With this in mind, the team reframed the project's objective to a more powerful problem: What places make people empowered, and how can we bring those lessons to Saturn retail? The new showrooms are designed to be like an interactive museum, empowering people to learn and explore by themselves. What started as a showroom redesign thus became a successful strategy to differentiate Saturn from competitors and reinforce its core brand values.
Entrepreneur: What are the best ways to keep innovation going in a company?
Lara Lee: At Jump we've identified five keys to creating and sustaining innovation, even through tough economic times like today. When fears of recession loom large, there's a tendency to batten down the hatches and wait for the storm to pass, but tough times actually present new opportunities for growth and innovation. The five strategies are:
Know yourself: Play to your strengths instead of trying to shore up your weaknesses.
Know your customer: Be clear on where the best opportunities lie.
Know your strategy: Understand what you can execute better than competitors.
Know what you don't know: Build a learning plan into every new launch.
Know how to lead: Inspire your organization to rise up to opportunities, not hunker down in fear.
Apart from these specific strategies, empathy is the golden rule behind innovation and growth. At Jump Associates we use hybrid thinking--a synthesis of techniques from multiple disciplines focused on understanding the underlying needs, motivations and values of real people. This helps organizations reframe a situation and see hidden opportunities for innovation and growth.
Entrepreneur: What is the motivation for a company that is already successful to implement innovation?
Lara Lee: Sustainable competitive advantage. No one can thrive forever optimizing around their existing set of offerings. Individual solutions come and go, and new competitors emerge. Even the most successful organizations can find themselves in trouble if they don't continually strengthen their empathic connections to the people they serve. That's because when you can anticipate the needs of your customers, you can create solutions that meet those needs better and sooner than any other company.

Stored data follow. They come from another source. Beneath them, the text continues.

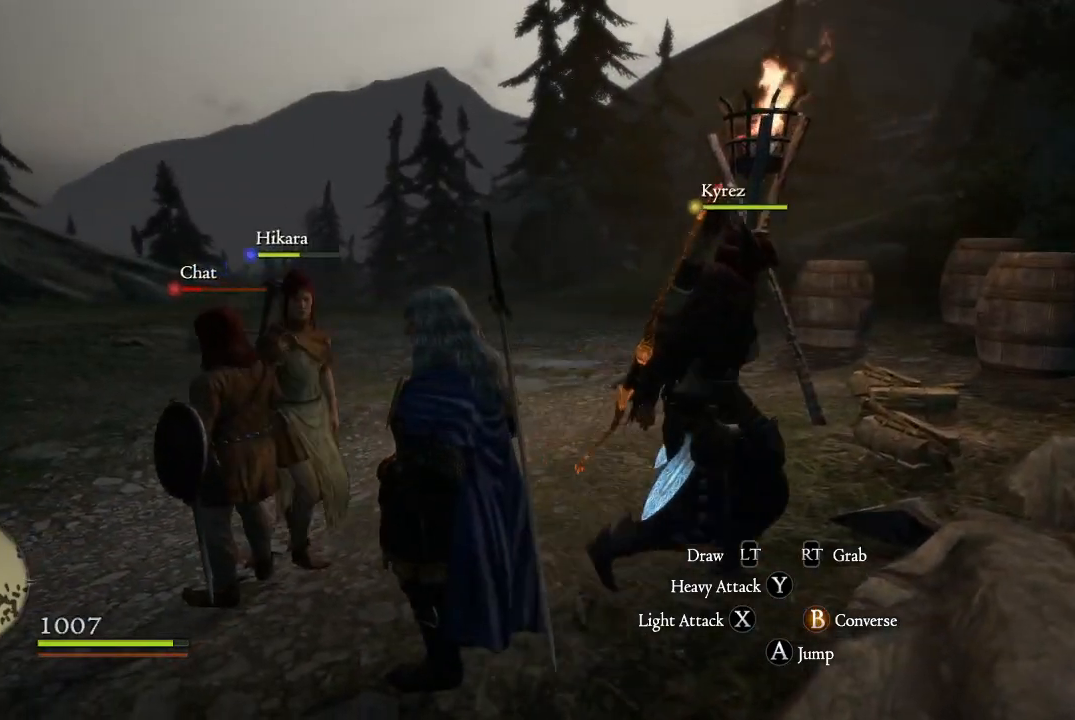
{"buttons": ["SELECT"], "left_stick": "center", "right_stick": "down-left", "events": [[267, "right_stick", "down-left"], [401, "SELECT", "down"]]}
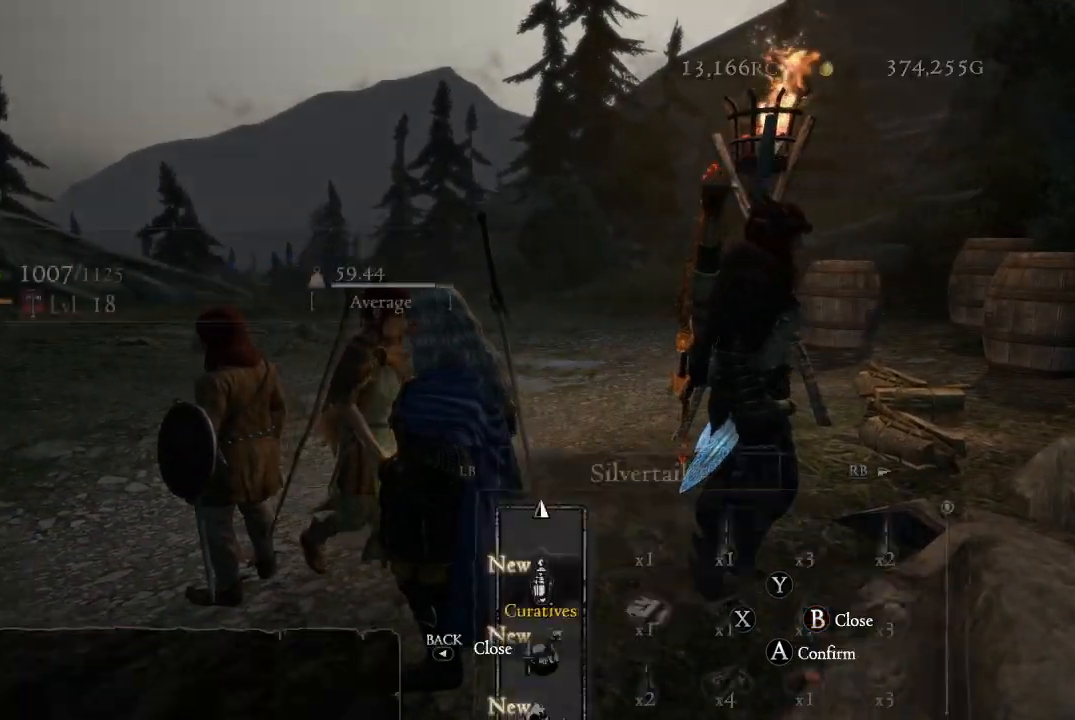
{"buttons": [], "left_stick": "center", "right_stick": "center", "events": [[50, "SELECT", "up"], [300, "right_stick", "center"]]}
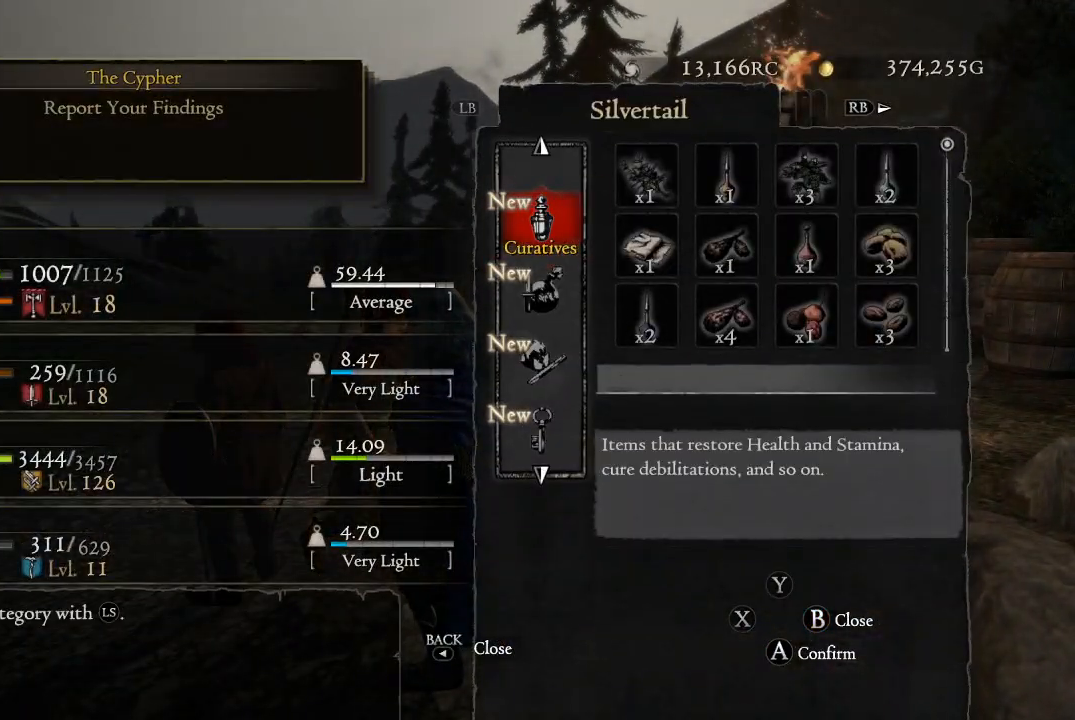
{"buttons": [], "left_stick": "center", "right_stick": "center", "events": [[234, "B", "down"], [351, "B", "up"]]}
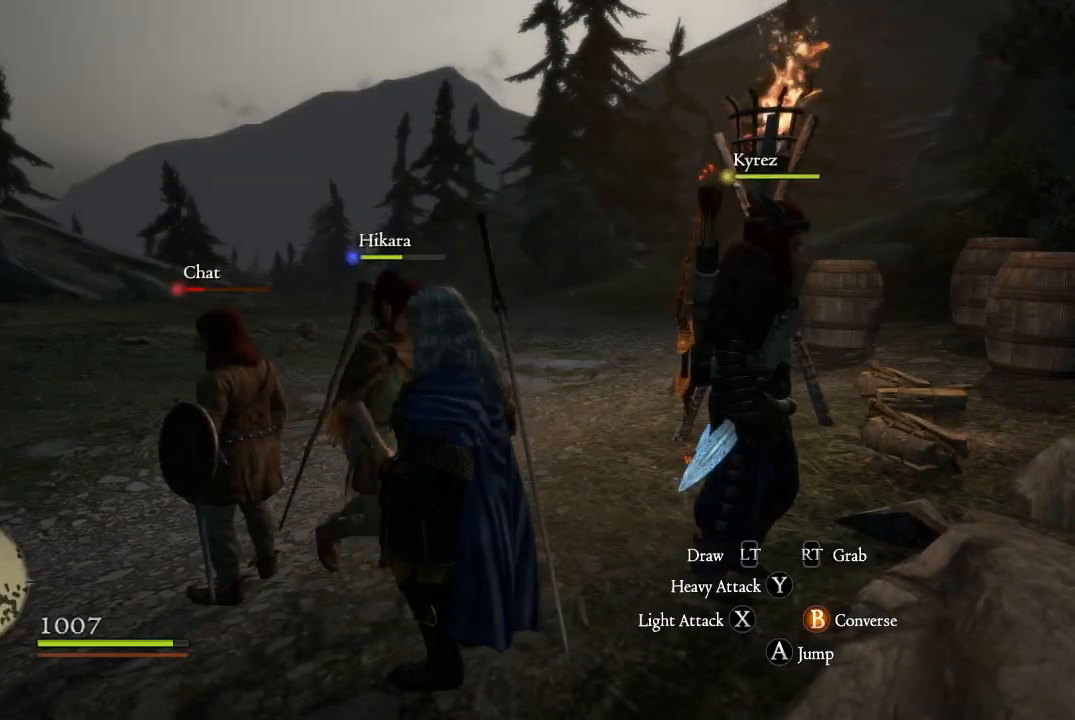
{"buttons": [], "left_stick": "center", "right_stick": "down-right", "events": [[116, "START", "down"], [283, "START", "up"], [433, "right_stick", "down-right"]]}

Take GE. There are few more successful or enduring organizations in American industry. The reason for that is a constant focus on new ideas and new markets. A few years back, GE had created a fiber that had applications in the textile industry, and the company approached Jump to create a go-to-market strategy for its new technology. GE thought that because this was a B2B solution, but we helped them come to the understanding that, B2B aside, their target audience was comprised of real people.
With this insight in mind, GE took a collaborative approach with its prospective customers, working to solve their problems together instead of offering technology-driven turnkey solutions. By understanding these people at a human level, GE realized significant revenue in the market in 18 months, not five years.
Entrepreneur: The article briefly discusses not allowing innovation to run amok--what is the best way to maximize innovation while simultaneously focusing it?
Lara Lee: The most important thing to do is to be savvy about the possible results of innovation. Depending on just how new an idea is, people might not be ready for it yet. They might not understand what it's for or why they would use it. When Starbucks first came out, people laughed at the idea of paying $3 for a cup of coffee, but it's now standard behavior. It just took more than a decade to work.
Companies need to be aware of how much change they're trying to introduce. If an innovation is just about a minor upgrade to an existing product, the results are reliable. If you're trying to open an entirely new market, you need to very carefully manage your investments in radical new ideas, and be prepared to wait through a slow growth process before they really hit.
Quite simply, people need a balanced portfolio of sustaining, breakout and disruptive ideas. If you know how likely an idea is to succeed and understand what its potential payoff will be, you're far more likely to avoid throwing good money after bad in pursuit of an idea that never takes off.